St. Lambert is a small rural community just south of Quebec City, on the shores of the Chaudiere River.
A Tribute to Dr. Vernon Sell
(December 21, 1933-August 13. 2003)
By Dick Bernard
Collette cousin Vernon Sell (above, at left) and I met for the first time in July, 1981, at his home in Madison WI. I was in the early stages of my interest in family history, and I think Vernon was at a similar point in his interest in his roots.
We were in infrequent but regular contact from time to time over the subsequent years, always connecting on Collette family matters.
I did not realize that he was very seriously ill this summer; it was not his way, apparently, to share such news.
But it seems that his knowledge of the seriousness of his illness spurred him on to do what he could to finish family matters. This he did, admirably, with the 2002 and 2003 Collette reunions major accomplishments.

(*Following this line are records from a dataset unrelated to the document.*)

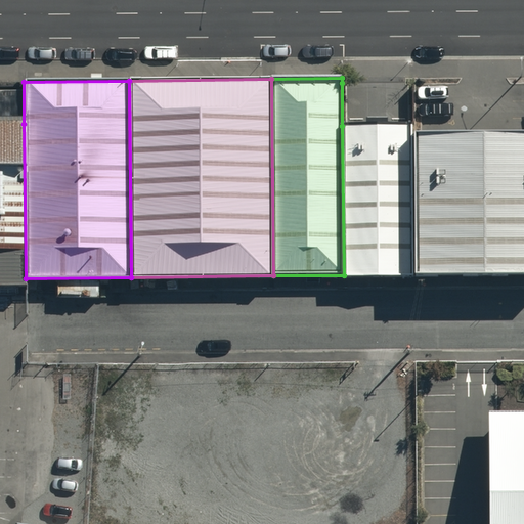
[(0,285),(25,286),(26,278),(24,124),(0,123),(0,285)]
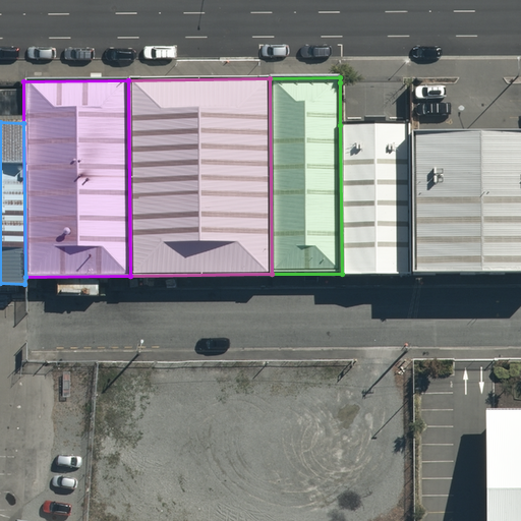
[(342,274),(412,273),(410,134),(410,124),(340,125),(342,274)]
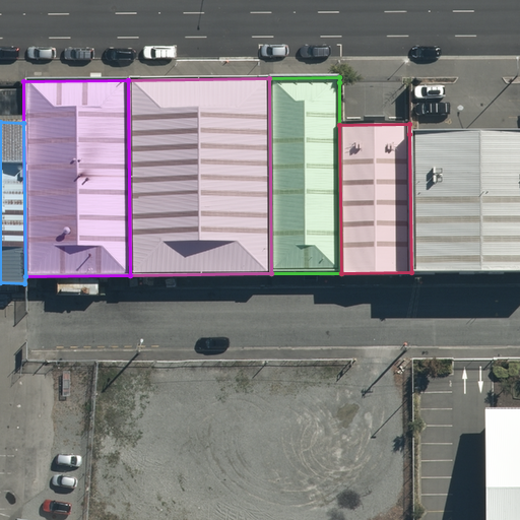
[(411,272),(519,270),(519,133),(417,134),(409,134),(411,272)]
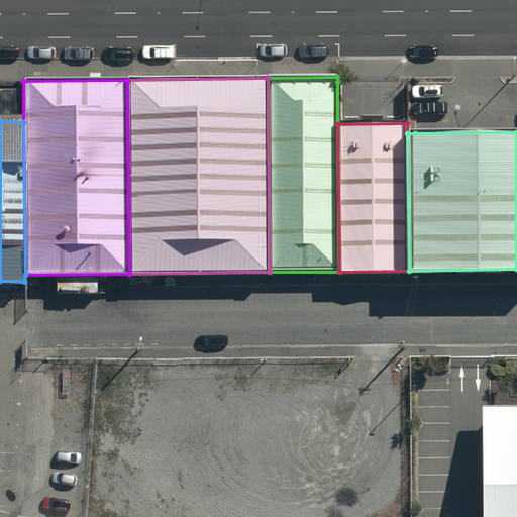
[(482,516),(516,516),(516,406),(482,406),(482,516)]
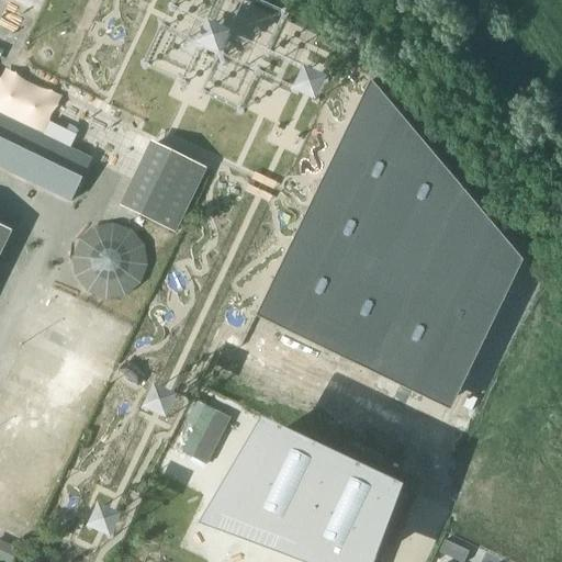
[(232,49),(209,40),(198,63),(221,74),(232,49)]
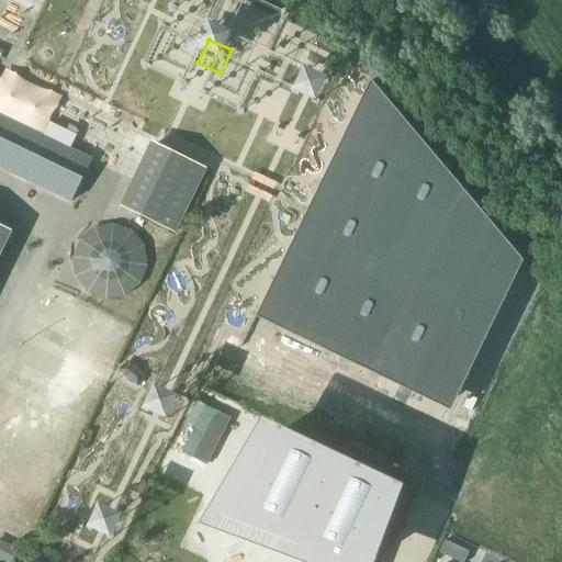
[(328,94),(305,85),(294,108),(305,113),(317,119),(328,94)]
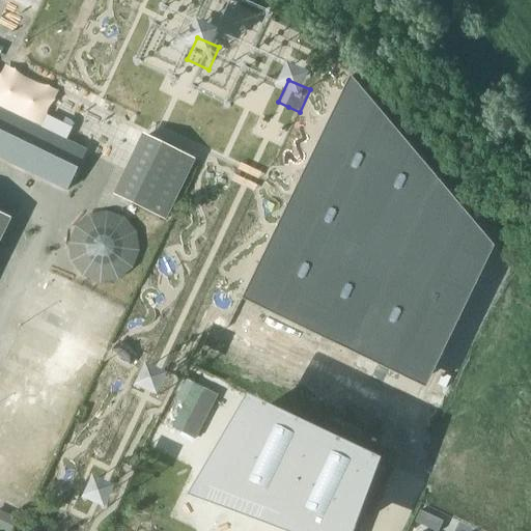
[(0,110),(0,158),(66,191),(85,152),(0,110)]
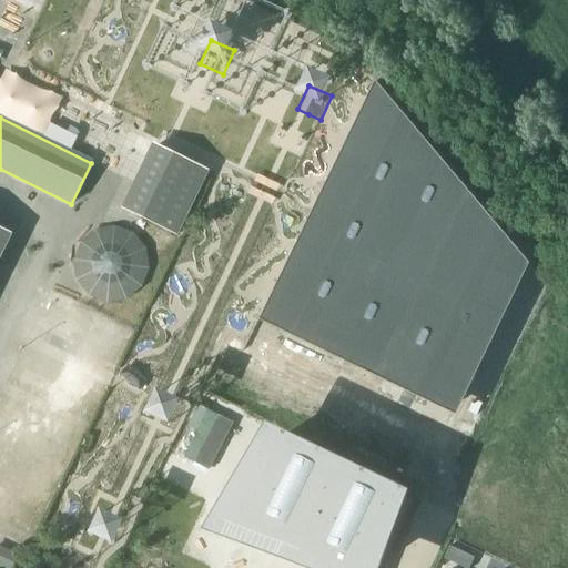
[(69,150),(74,138),(50,125),(44,138),(69,150)]
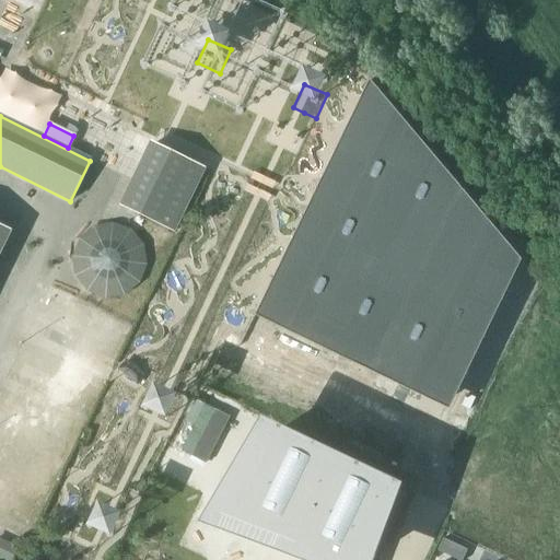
[(154,146),(124,208),(174,233),(205,170),(154,146)]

It was a triumph of the spirit that he was in St. Lambert (Quebec) Church July 27, 2003, to formally present the Collette family plaque. As best I know, the plaque was his idea, and his passion to carry through to fruition. And just two weeks before he died, Vernon gave the plaque its permanent home in the Collette family ancestral church.
There remains on this earth at least one tangible gift from Vernon: a metal plaque on a church wall in Quebec.
But the greater gift by far is his example of vision, courage and perseverance in attaining a goal.
From his life and too early death let us learn lessons of living well which we might apply to ourselves.
Thank you, Vernon. Rest in Peace.
The formal presentation of the plaque was at the 10 a.m. Mass on Sunday, July 27, 2003.